Who is Elouise Cobell?

My friend Betsy Marston of “Writers on the Range” just wrote a wonderful tribute to Elouise Cobell.

Elouise Cobell was, I am ashamed to say, a new name to me. Maybe I had heard it—I was vaguely aware of the lawsuit that consumed her working life. But I had not remembered it. And now Betsy tells us that Montana will celebrate “Elouise Cobell Day” on November 5.

She writes that Cobell was a Blackfeet tribal member whose Indian name was Yellow Bird Woman; that she established a bank on her reservation when the big bankers would not deal with Tribal people; and that she waged an “almost 20-year struggle to win justice for Native Americans from the U.S. government, which for decades botched the management of natural resources owned by individual tribal members.”

Betsy goes on: “… 13 years ago, Blackfeet Tribal member and banker Elouise Cobell finally won a class-action lawsuit against the government, which settled the case by paying out $3.4 billion to Native American citizens and tribal nations… The case was one of the largest class-action suits in U.S. history, and the presiding judge issued a blistering judgment against the Department of Interior. He called Interior a ‘dinosaur’ agency that allowed ‘outright villainy’ to persist.”

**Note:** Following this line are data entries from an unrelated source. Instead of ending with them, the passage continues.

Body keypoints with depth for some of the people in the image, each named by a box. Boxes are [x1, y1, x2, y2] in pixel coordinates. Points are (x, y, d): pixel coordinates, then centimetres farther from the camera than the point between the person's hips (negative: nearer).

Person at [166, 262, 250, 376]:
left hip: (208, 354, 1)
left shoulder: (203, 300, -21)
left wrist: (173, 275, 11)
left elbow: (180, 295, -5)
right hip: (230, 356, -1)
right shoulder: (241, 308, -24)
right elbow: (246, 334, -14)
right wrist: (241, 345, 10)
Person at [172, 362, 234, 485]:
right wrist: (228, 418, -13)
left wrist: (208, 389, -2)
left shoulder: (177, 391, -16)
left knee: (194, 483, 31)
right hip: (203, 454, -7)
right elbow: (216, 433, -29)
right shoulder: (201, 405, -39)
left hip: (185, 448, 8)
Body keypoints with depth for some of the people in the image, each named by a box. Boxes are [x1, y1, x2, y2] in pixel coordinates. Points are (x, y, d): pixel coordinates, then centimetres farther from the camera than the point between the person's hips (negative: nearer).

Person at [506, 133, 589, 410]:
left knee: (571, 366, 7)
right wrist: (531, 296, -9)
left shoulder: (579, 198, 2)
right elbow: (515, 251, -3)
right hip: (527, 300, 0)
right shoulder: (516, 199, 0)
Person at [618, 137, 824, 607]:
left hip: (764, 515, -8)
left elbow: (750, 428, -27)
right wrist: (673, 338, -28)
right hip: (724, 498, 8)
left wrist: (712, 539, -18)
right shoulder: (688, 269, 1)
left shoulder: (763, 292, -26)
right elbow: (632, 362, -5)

In family experience and as a treasurer for the Tribe, Cobell learned that there was no proper accounting of how much money the federal government realized from “tribal leases for mining, oil and gas, logging, minerals and grazing.” And there was no transparent explanation of how royalties were determined for individual tribal landowners. She wrote letters, went to Washington and confronted Department of the Interior secretaries—who dismissed her or even refused to talk with her.

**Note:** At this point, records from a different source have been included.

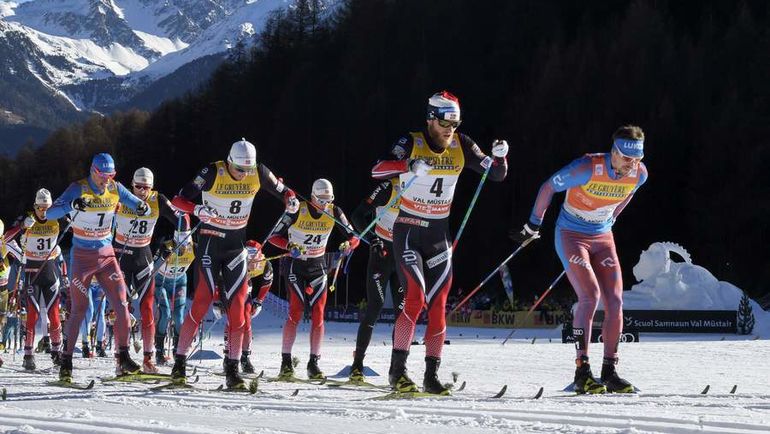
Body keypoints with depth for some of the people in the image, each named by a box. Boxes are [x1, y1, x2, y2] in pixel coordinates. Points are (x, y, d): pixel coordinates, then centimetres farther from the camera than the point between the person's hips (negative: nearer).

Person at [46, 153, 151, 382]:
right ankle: (66, 361, 7)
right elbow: (50, 213, -24)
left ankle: (123, 358, 2)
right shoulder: (78, 189, -14)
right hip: (82, 257, -4)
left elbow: (142, 206, 4)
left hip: (106, 255, 4)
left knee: (122, 306, -6)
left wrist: (142, 208, -22)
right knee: (79, 310, -4)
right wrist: (72, 205, -44)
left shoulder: (116, 189, -1)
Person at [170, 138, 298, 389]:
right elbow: (179, 200, -16)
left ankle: (232, 368, 1)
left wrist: (290, 199, -15)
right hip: (210, 244, -4)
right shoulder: (212, 173, -17)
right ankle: (180, 362, -2)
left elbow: (281, 191, 8)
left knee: (237, 306, -3)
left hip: (236, 246, 4)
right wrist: (197, 210, -36)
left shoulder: (259, 173, -6)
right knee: (202, 302, -9)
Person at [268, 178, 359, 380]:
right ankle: (286, 362, -11)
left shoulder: (334, 212, -5)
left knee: (318, 314, -6)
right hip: (295, 265, -3)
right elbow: (273, 236, -13)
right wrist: (290, 246, -32)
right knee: (296, 311, -15)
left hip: (318, 267, 3)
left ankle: (313, 363, 0)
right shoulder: (298, 210, -15)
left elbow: (354, 237, -2)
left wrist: (348, 245, -26)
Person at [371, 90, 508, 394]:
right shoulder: (412, 143, -11)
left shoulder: (461, 146, 1)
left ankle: (432, 375, 6)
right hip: (408, 233, -4)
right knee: (415, 298, -17)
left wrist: (500, 157, -17)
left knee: (438, 307, 0)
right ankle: (397, 370, -10)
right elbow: (378, 171, -25)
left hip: (439, 236, 4)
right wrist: (410, 166, -42)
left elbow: (496, 175, 5)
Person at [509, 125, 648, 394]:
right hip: (571, 236, -6)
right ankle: (582, 372, -19)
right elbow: (549, 187, -13)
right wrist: (534, 225, -4)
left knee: (615, 302, -6)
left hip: (602, 238, 6)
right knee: (590, 296, -21)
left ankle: (609, 372, 3)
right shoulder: (588, 168, -26)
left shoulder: (639, 174, -9)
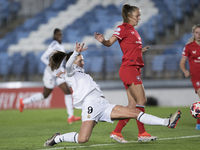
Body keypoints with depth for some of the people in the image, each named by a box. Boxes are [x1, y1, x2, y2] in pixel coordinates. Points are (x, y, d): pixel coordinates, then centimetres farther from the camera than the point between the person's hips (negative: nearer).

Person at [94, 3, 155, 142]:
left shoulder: (133, 31, 21)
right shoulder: (123, 28, -5)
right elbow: (110, 43, -18)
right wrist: (103, 40, -36)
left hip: (135, 69, 10)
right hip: (129, 67, -10)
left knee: (133, 105, 5)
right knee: (142, 100, -12)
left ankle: (116, 132, 4)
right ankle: (142, 133, -11)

Five tribes got together and tried to force Senate hearing—they were rebuffed and the cheating went on. The story’s happy ending occurred when “President Barack Obama and the Congress … settled her class action suit in 2009, awarding $1.4 billion to the landowners and $1.7 billion to tribal nations, which still uses some of that money to buy back land.”

Thanks to the State of Montana for reminding us—telling us—about this remarkable woman. She’d been hidden, I imagine, because she lived in Montana and not New York or California; and hers was a Tribal matter, and not a government outrage against white men; and, finally, because she was a woman. We have a limited collective memory-space for women.

But maybe that is changing with the MacArthur Foundation, that gave Cobell a genius grant—she used the proceeds to further her lawsuit against the Bureau of Indian Affairs; with Deb Haaland at the Department of the Interior, bringing boarding school abuses to the fore, bringing Natives into high government positions; with women on the Supreme Court and the women of Iran; with the women doctors and writers and co-workers we’ve learned to trust and learn from. With Elouise Cobell; I promise to remember that name.